Optimized Coordination Strategy for Multi-Aerospace Systems in Pick-and-Place Tasks By Deep Neural Network
Ye Zhang, Linyue Chu, Letian Xu, Kangtong Mo, Zhengjian Kang, Xingyu Zhang
TL;DR
The paper tackles autonomous coordination for multi-robot orbital debris capture by proposing a deep reinforcement learning approach that trains a DNN policy in a MuJoCo-based environment to maximize the effective object transfer rate $R$. It introduces a dual-arm force/torque decomposition and a differentiable Newton-Euler dynamics model with learnable, physically constrained parameters (e.g., $m_i=\exp(\alpha_i)$, $f_{ci}=\exp(\beta_i)$) to enable end-to-end RL for coordinated debris manipulation. Key contributions include integrating a differentiable dynamics model with RL, and validating the method against a heuristic baseline, demonstrating up to 16% higher retrieval efficiency and real-world viability via two-robot hardware experiments. This work advances scalable, autonomous debris management in space by combining physics-informed dynamics with data-driven coordination policies.
Abstract
In this paper, we present an advanced strategy for the coordinated control of a multi-agent aerospace system, utilizing Deep Neural Networks (DNNs) within a reinforcement learning framework.
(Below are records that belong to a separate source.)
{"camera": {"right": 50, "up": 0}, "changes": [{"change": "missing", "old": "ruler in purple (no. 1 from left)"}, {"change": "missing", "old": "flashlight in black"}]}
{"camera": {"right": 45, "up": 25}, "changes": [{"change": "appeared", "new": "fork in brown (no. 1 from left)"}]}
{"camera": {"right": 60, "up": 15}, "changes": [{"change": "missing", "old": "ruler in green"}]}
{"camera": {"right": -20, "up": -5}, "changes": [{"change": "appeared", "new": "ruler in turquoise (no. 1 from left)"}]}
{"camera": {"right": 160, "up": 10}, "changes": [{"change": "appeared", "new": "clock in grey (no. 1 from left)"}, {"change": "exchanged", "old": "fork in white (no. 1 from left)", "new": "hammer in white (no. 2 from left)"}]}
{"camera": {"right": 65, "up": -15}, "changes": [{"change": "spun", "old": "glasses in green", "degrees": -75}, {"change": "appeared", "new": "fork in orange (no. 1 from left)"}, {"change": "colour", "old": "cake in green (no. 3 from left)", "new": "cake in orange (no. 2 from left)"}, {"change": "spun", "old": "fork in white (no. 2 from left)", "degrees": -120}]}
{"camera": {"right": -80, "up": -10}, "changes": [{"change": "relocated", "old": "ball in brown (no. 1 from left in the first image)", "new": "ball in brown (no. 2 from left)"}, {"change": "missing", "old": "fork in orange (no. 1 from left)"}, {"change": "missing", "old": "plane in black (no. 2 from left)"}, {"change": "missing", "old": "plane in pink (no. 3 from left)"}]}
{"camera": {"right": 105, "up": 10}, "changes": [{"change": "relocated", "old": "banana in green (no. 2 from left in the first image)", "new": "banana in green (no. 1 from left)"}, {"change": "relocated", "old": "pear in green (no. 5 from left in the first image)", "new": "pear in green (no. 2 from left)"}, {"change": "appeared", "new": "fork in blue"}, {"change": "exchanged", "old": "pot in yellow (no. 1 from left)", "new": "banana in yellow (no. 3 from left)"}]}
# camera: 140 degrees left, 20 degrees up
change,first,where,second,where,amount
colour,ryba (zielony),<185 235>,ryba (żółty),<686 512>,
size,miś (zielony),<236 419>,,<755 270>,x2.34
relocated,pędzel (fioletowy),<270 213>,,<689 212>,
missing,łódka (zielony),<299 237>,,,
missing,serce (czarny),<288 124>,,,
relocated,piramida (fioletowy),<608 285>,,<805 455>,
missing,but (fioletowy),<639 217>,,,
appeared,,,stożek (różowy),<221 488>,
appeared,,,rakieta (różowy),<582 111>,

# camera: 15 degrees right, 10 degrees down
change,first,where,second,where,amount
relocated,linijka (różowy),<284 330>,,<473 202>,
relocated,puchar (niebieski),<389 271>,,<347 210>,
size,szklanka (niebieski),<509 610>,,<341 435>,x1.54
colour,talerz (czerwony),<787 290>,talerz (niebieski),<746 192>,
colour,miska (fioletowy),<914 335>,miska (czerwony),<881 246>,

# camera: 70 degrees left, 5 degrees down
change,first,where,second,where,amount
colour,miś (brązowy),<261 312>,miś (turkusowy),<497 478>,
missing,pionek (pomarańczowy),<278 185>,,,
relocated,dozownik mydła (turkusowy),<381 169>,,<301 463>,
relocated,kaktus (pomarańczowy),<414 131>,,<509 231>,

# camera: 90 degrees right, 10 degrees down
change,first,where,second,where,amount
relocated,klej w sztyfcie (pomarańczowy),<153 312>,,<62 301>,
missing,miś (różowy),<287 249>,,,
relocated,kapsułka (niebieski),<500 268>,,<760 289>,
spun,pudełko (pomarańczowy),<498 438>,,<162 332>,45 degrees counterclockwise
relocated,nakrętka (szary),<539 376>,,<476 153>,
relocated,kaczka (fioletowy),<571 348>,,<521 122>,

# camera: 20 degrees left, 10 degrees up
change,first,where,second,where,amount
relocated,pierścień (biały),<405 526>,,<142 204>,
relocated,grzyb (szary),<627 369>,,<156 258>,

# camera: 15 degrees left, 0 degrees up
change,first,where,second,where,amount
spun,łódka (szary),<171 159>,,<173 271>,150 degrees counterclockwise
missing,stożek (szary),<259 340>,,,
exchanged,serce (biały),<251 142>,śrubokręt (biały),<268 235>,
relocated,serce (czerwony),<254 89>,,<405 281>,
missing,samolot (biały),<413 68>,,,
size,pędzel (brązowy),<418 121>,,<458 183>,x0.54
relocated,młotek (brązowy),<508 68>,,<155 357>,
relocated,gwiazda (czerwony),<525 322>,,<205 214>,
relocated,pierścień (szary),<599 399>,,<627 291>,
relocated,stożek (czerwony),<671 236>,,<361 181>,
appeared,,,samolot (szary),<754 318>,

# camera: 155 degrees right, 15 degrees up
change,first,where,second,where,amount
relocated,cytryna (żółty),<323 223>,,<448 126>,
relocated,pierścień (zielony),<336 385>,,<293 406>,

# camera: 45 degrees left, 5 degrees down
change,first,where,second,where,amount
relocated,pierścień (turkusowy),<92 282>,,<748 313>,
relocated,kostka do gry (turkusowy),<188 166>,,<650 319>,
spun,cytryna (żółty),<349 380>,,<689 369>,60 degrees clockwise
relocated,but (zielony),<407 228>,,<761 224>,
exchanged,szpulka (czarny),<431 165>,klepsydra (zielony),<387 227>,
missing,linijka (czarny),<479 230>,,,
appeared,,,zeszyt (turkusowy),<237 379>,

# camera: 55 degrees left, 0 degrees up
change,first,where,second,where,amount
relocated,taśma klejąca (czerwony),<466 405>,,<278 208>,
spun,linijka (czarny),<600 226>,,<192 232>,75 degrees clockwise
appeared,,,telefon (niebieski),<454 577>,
Our approach centers on optimizing autonomous task assignment to enhance the system's operational efficiency in object relocation tasks, framed as an aerospace-oriented pick-and-place scenario. By modeling this coordination challenge within a MuJoCo environment, we employ a deep reinforcement learning algorithm to train a DNN-based policy to maximize task completion rates across the multi-agent system. The objective function is explicitly designed to maximize effective object transfer rates, leveraging neural network capabilities to handle complex state and action spaces in high-dimensional aerospace environments. Through extensive simulation, we benchmark the proposed method against a heuristic combinatorial approach rooted in game-theoretic principles, demonstrating a marked performance improvement, with the trained policy achieving up to 16\% higher task efficiency. Experimental validation is conducted on a multi-agent hardware setup to substantiate the efficacy of our approach in a real-world aerospace scenario.